### Supplied passage
§ §
Data scientists are big data wranglers. They take an enormous mass of messy data points (unstructured and structured) and use their formidable skills in math, statistics and programming to clean, massage and organize them. Then they apply all their analytic powers – industry knowledge, contextual understanding, skepticism of existing assumptions – to uncover hidden solutions to business challenges.
Data science requires skills ranging from traditional computer science to mathematics to art. Describing the data science group put together at Facebook (possibly the first data science group at a consumer-oriented web property), Jeff Hammerbacher said: on any given day, a team member could author a multistage processing pipeline in Python, design a hypothesis test, perform a regression analysis over data samples with R, design and implement an algorithm for some data-intensive product or service in Hadoop, or communicate the results of our analyses to other members of the organization
Where do you find the people this versatile? According to DJ Patil, chief scientist at LinkedIn (@dpatil), the best data scientists tend to be “hard scientists,” particularly physicists, rather than computer science majors. Physicists have a strong mathematical background, computing skills, and come from a discipline in which survival depends on getting the most from the data. They have to think about the big picture, the big problem. When you’ve just spent a lot of grant money generating data, you can’t just throw the data out if it isn’t as clean as you’d like. You have to make it tell its story. You need some creativity for when the story the data is telling isn’t what you think it’s telling.
§ §
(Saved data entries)
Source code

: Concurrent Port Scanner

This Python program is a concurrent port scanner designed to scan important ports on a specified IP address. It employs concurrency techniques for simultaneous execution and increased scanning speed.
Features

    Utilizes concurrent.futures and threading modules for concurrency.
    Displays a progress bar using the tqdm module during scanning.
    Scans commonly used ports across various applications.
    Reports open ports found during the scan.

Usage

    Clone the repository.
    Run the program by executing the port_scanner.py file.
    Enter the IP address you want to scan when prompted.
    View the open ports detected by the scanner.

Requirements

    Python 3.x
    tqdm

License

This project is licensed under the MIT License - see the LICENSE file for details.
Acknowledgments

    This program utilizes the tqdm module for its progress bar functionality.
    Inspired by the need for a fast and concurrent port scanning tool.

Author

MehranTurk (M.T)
§ §
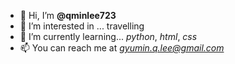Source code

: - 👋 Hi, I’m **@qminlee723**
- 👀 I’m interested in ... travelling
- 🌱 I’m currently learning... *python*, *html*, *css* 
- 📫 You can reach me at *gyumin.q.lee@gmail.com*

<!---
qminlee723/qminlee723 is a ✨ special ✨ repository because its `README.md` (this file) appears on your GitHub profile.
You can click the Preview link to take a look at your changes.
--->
§ §
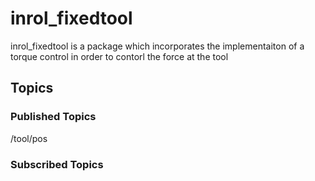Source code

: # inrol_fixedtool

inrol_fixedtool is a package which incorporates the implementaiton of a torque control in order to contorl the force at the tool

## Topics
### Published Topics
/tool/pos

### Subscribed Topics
§ §
### Assignment A
In the text on data scientists, which kind of background does DJ Patil say the best data scientists tend to have?
### Assignment B
Carry the text on data scientists forward from its last sentence.

### Task output A
They tend to be "hard scientists," particularly physicists, rather than computer science majors.

### Task output B
Scientists also know how to break large problems up into smaller problems. Patil described the process of creating the group recommendation feature at LinkedIn. It would have been easy to turn this into a high-ceremony development project that would take thousands of hours of developer time, plus thousands of hours of computing time to do massive correlations across the LinkedIn’s membership. But the process worked quite differently: it started out with a relatively small, simple program that looked at members’ profiles and made recommendations accordingly. Asking things like, did you go to Cornell? Then you might like to join the Cornell Alumni group. It then branched out incrementally. In addition to looking at profiles, LinkedIn’s data scientists started looking at events that members attended. Then at books members had in their libraries. The result was a valuable data product that analyzed a huge database — but it was never conceived as such. It started small, and added value iteratively. It was an agile, flexible process that built toward its goal incrementally, rather than tackling a huge mountain of data all at once.
It’s not easy to get a handle on jobs in data science. However, data from O’Reilly Research shows a steady year-over-year increase in Hadoop and Cassandra job listings, which are good proxies for the “data science” market as a whole. This graph shows the increase in Cassandra jobs, and the companies listing Cassandra positions, over time.
This is the heart of what Patil calls “data jiujitsu” — using smaller auxiliary problems to solve a large, difficult problem that appears intractable. CDDB is a great example of data jiujitsu: identifying music by analyzing an audio stream directly is a very difficult problem. But the CDDB staff used data creatively to solve a much more tractable problem that gave them the same result. Computing a signature based on track lengths, and then looking up that signature in a database, is trivially simple.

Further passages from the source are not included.